■ Brano da leggere
:::

30 agosto 2016 17:01

I benpensanti hanno già dimenticato il bambino di Aleppo, i malpensanti vi accennano ancora soltanto per dire che i bambini ammazzati da Obama sono molto più numerosi di quelli ammazzati da Putin e Assad, che l’ambulanza del filmato è linda come quelle di Hollywood, che chi ha girato il film è amico dei califfi, che i bambini morti o malconci danno sempre un bel giro di vite alle storie con cui il potere ci abbindola, che la guerra è guerra e non contempla giardini d’infanzia, che i ragazzini stessi possono essere bombe e ce ne dobbiamo proteggere, che noi infine – noi che ci commuoviamo e non possiamo sopportare che il mondo debba andare come va – siamo solo vecchi piagnoni pronti a berci il falso come se fosse vero.

:::

■ Materiale fornito

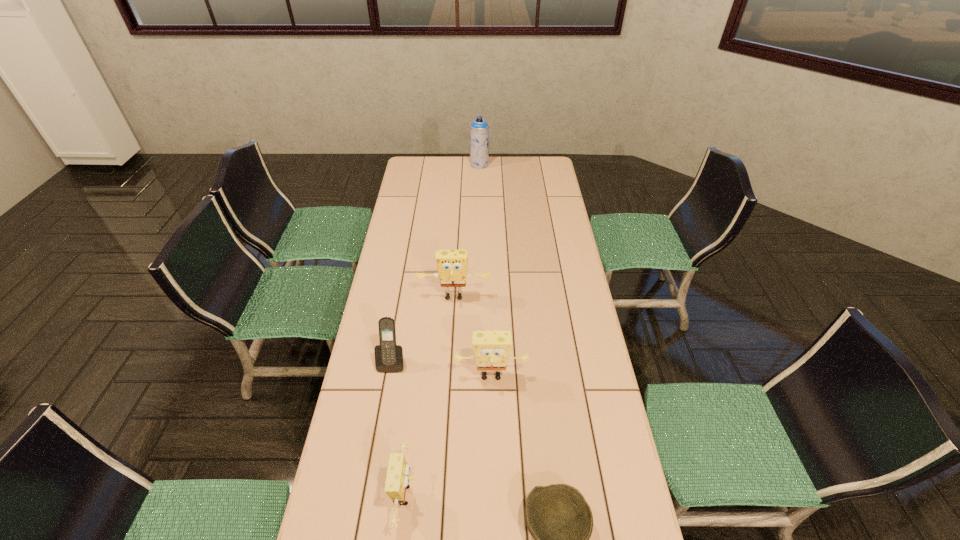
Where is `the tallest object`? The height and width of the screenshot is (540, 960). the tallest object is located at coordinates click(x=479, y=129).

Find the location of `aerosol can`. aerosol can is located at coordinates (479, 129).

At what (x,y) coordinates should I click in order to perform the action: click on the fifth nearest object. Please return your answer as a coordinate pair (x, y). This screenshot has width=960, height=540. Looking at the image, I should click on (452, 265).

I want to click on the second tallest sponge, so click(x=491, y=349).

I want to click on cellular telephone, so click(x=388, y=356).

This screenshot has width=960, height=540. Identify the location of vacant region located on the right of the tallest object. (500, 164).

Locate an element on the screen. The image size is (960, 540). free space located on the face of the fifth nearest object is located at coordinates (453, 318).

Locate an element on the screen. This screenshot has width=960, height=540. free space located on the face of the second shortest sponge is located at coordinates (492, 448).

You are a GUI agent. You are given a task and a screenshot of the screen. Output one action in this format:
    pyautogui.click(x=<x>, y=<y>)
    Task: Click on the free space located 0.380m on the front-facing side of the leftmost object
    
    Given the screenshot: What is the action you would take?
    pyautogui.click(x=370, y=494)

This screenshot has height=540, width=960. Find the location of `object positioned at the far edge`. object positioned at the far edge is located at coordinates (479, 129).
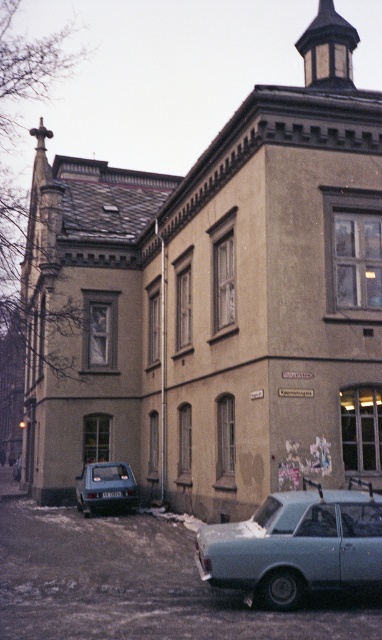
You are a delivery person who needs to park your van between the light blue metallic car at lower right and the matte blue hatchback at lower left. Can you fit your van, which is 5 meters long, in the space between them?

The light blue metallic car at lower right is larger than the matte blue hatchback at lower left, but the exact distance between them is not provided. Without knowing the actual space available, it is impossible to determine if the van will fit.

You are a delivery person approaching the building and need to park your vehicle. You see the light blue metallic car at lower right and the matte blue hatchback at lower left. Which car is closer to you as you approach the building?

The light blue metallic car at lower right is closer to you because it is in front of the matte blue hatchback at lower left.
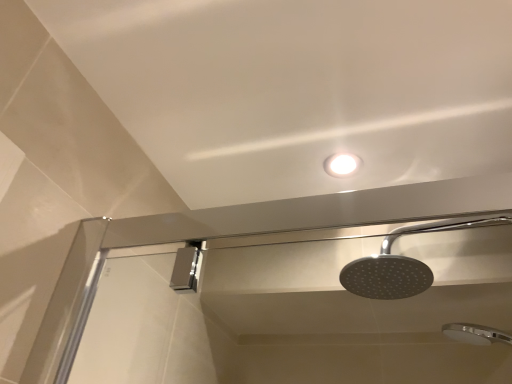
Measure the distance between white glossy light fixture at upper center and camera.

The distance of white glossy light fixture at upper center from camera is 37.19 inches.

In order to face white glossy light fixture at upper center, should I rotate leftwards or rightwards?

Rotate your view right by about 12.156°.

Identify the location of white glossy light fixture at upper center. (342, 164).

The height and width of the screenshot is (384, 512). What do you see at coordinates (342, 164) in the screenshot? I see `white glossy light fixture at upper center` at bounding box center [342, 164].

What are the coordinates of `white glossy light fixture at upper center` in the screenshot? It's located at (342, 164).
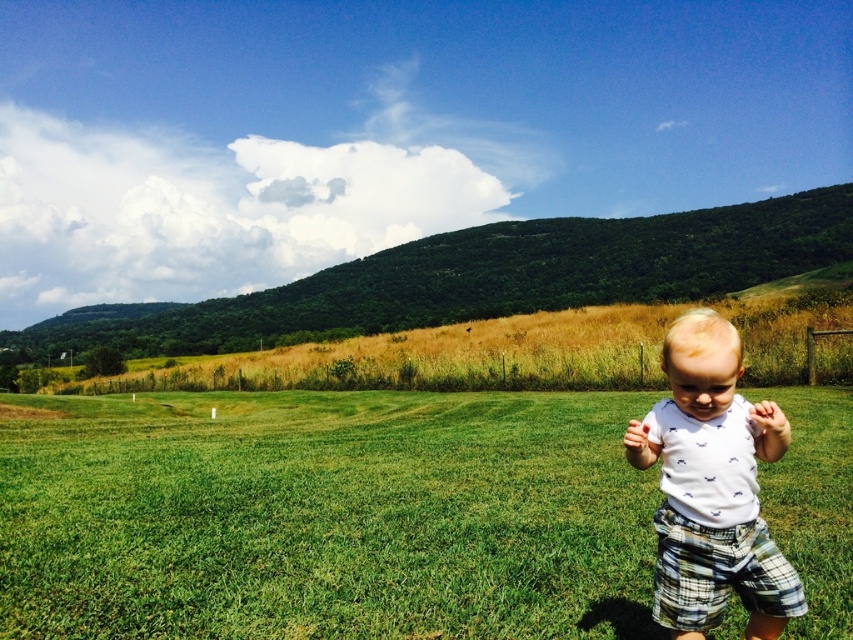
You are standing in the middle of the grassy field and see two points in the scene. One is at point (573, 452) and the other is at point (705, 496). Which point is closer to you?

Point (573, 452) is further to the camera than point (705, 496), so the point closer to you is point (705, 496).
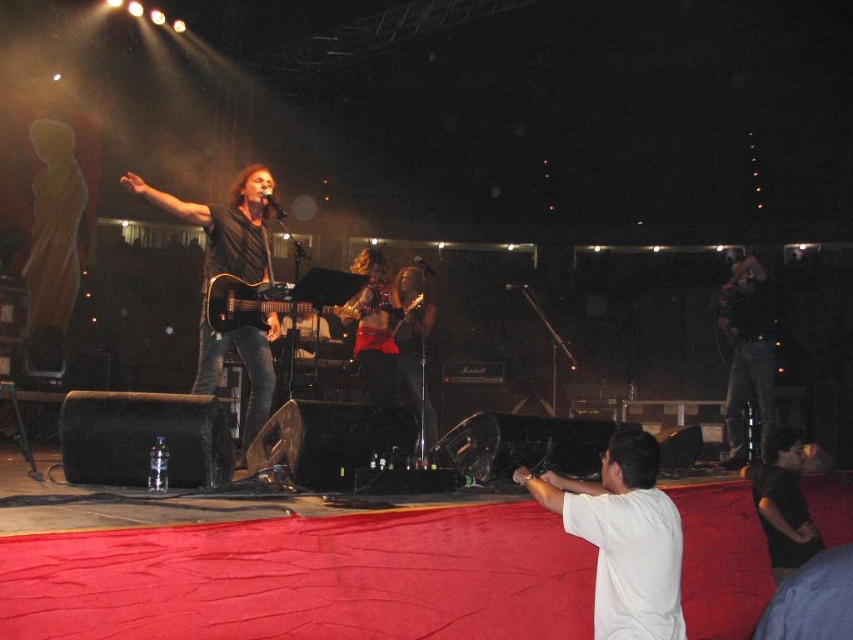
Between point (646, 456) and point (791, 449), which one is positioned in front?

Point (646, 456) is more forward.

Identify the location of white cotton shirt at center. The height and width of the screenshot is (640, 853). (624, 538).

Does white cotton shirt at center have a larger size compared to black matte guitar at center?

Indeed, white cotton shirt at center has a larger size compared to black matte guitar at center.

Is white cotton shirt at center closer to the viewer compared to black matte guitar at center?

Yes, white cotton shirt at center is in front of black matte guitar at center.

Who is more forward, [567,502] or [202,384]?

Point [567,502]

Locate an element on the screen. This screenshot has width=853, height=640. white cotton shirt at center is located at coordinates 624,538.

Does black matte guitar at center have a larger size compared to black matte shirt at lower right?

Correct, black matte guitar at center is larger in size than black matte shirt at lower right.

Consider the image. Does black matte guitar at center have a greater height compared to black matte shirt at lower right?

Yes.

The image size is (853, 640). What do you see at coordinates (224, 224) in the screenshot?
I see `black matte guitar at center` at bounding box center [224, 224].

Image resolution: width=853 pixels, height=640 pixels. Find the location of `black matte guitar at center`. black matte guitar at center is located at coordinates (224, 224).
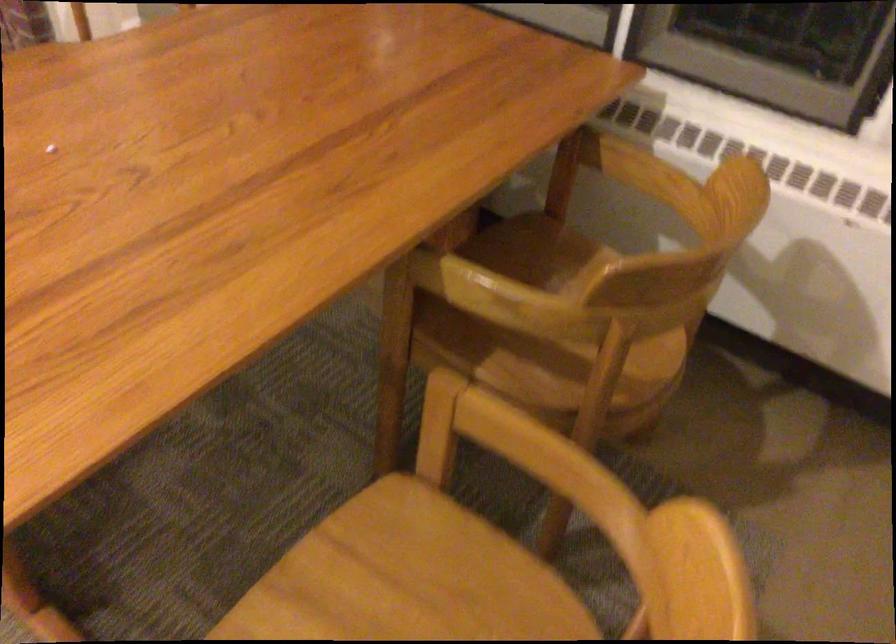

:::

■ Serie di esercizi
A. Nel brano sul bambino di Aleppo, per quale motivo i malpensanti sostengono che dai ragazzini ci dobbiamo proteggere? Rispondi in una-tre frasi.
B. Ricopia parola per parola il passo del brano sul bambino di Aleppo da "I benpensanti hanno" fino a "se fosse vero." compreso.
Per rispondere basatevi soltanto sul brano.

■ Esercizi svolti
A. Secondo i malpensanti, dobbiamo proteggerci dai ragazzini perché i ragazzini stessi possono essere bombe.

B.
I benpensanti hanno già dimenticato il bambino di Aleppo, i malpensanti vi accennano ancora soltanto per dire che i bambini ammazzati da Obama sono molto più numerosi di quelli ammazzati da Putin e Assad, che l’ambulanza del filmato è linda come quelle di Hollywood, che chi ha girato il film è amico dei califfi, che i bambini morti o malconci danno sempre un bel giro di vite alle storie con cui il potere ci abbindola, che la guerra è guerra e non contempla giardini d’infanzia, che i ragazzini stessi possono essere bombe e ce ne dobbiamo proteggere, che noi infine – noi che ci commuoviamo e non possiamo sopportare che il mondo debba andare come va – siamo solo vecchi piagnoni pronti a berci il falso come se fosse vero.